我難得睡了場好覺,可次日六點卻被激烈的敲門聲嚇醒。
一開門,程家父母便怒氣衝衝地擠進來。
“好啊趙小玲,老公在客臥擠了一個晚上,你卻在這安心睡大覺?”
我皺了皺眉,反駁道:
“媽,這本來就是我的房間,我睡在這沒有任何問題。”
“還有,這是我們夫妻之間的事,就不勞您費心了。”
可程母卻一口咬死我欺負她兒子。
“你們的問題?你們的問題小峰都跟我說了!說好的你們請客,你卻讓他一個人付錢!”
“你錢這麼多,幫一幫丈夫又怎麼了?”
“要我說,這次年夜飯,錢都由你出也沒問題!”
我當場氣笑,腦子也清醒了幾分。
“我的錢都是自己辛辛苦苦打拚來的,沒有義務要接濟你們。”
“再說了,年夜飯是他主動請客的,我既沒到場,也沒同意這筆開銷,憑什麼要我A錢?更別提全額承擔了!”
程父在一旁聽著,臉色鐵青,猛地一拍桌子:
“你這是什麼態度!你們是夫妻,他的事就是你的事!我們老兩口養大兒子不容易,他請我們吃頓好的,你這個做媳婦的不該支持嗎?”

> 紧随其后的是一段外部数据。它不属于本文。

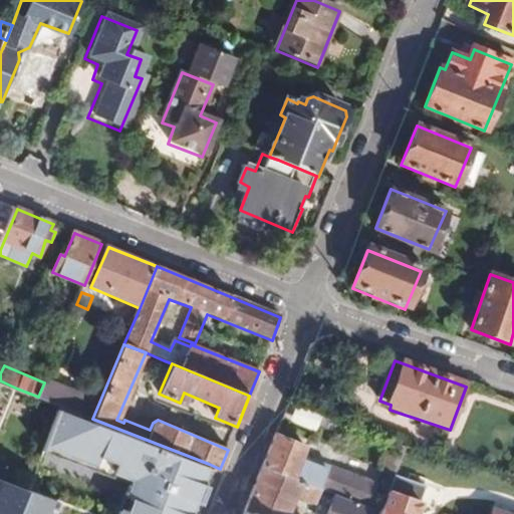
[(45,378),(44,382),(38,397),(53,404),(92,419),(100,400),(45,378)]
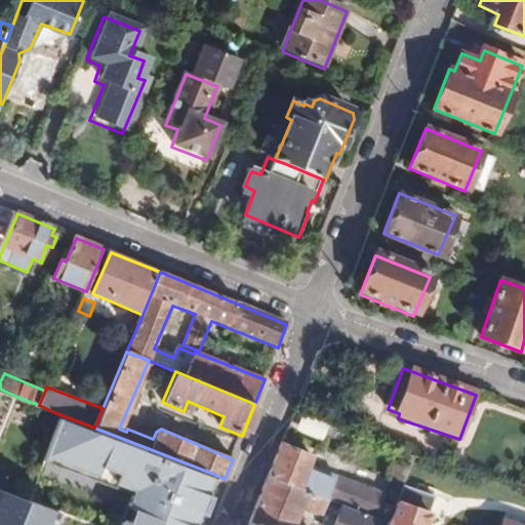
[(0,439),(17,397),(0,389),(0,439)]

“現在倒好,為了這點錢,又是打人又是鎖門,你眼裏還有沒有這個家?”
我深吸一口氣,壓下心頭的怒火,盡量讓自己的聲音聽起來平靜:
“爸媽,這不是支持,是無底線的索取。”
程母立刻接話,聲音尖利:
“什麼索取?你收入高,多承擔點怎麼了?家人之間不就該互相扶持嗎?”
“你這麼斤斤計較,是想把這個家拆散嗎?”
互相扶持是建立在相互尊重的基礎上,不是單方麵的犧牲。
我平和語氣,卻遭到了他們不分青紅皂白的攻擊。
頓時一股怒氣湧了上來,不再同這兩個所謂的長輩客氣:
“如果程益峰事先跟我商量,我未必不會同意。”
“但他先斬後奏,花了這麼多錢,還來找隻是接了個視頻的我A錢,要我怎麼接受?”
縮在後麵的程益峰終於露頭:“線上怎麼了?那也是參與了!”
“親戚都知道是我們請的客,你不出錢,不是讓我抬不起頭嗎!”
我毫不退讓:“臉是自己掙的,不是靠打腫臉充胖子充出來的。”
“如果你要麵子的後果需要我來承擔,那這個‘臉’我給不起,我自己的錢,也要花在我認為值得的地方上。”
程母見說不過我,便開始撒潑:
“好啊,我們好心來勸,你還句句頂撞!”
“你是不是覺得我們好欺負?我告訴你,今天這錢你要是不拿出來,我就......我就在家門口哭,讓大家都來看看你是怎麼欺負自己丈夫和公婆的!”
她一邊說,一邊作勢要往地上坐。
我看著她這副模樣,隻覺得一陣心累和荒謬。
我冷冷地看著她,並沒有被威脅道:“您隨意,撒潑打滾也好,一哭二鬧三上吊也罷,我不攔著。”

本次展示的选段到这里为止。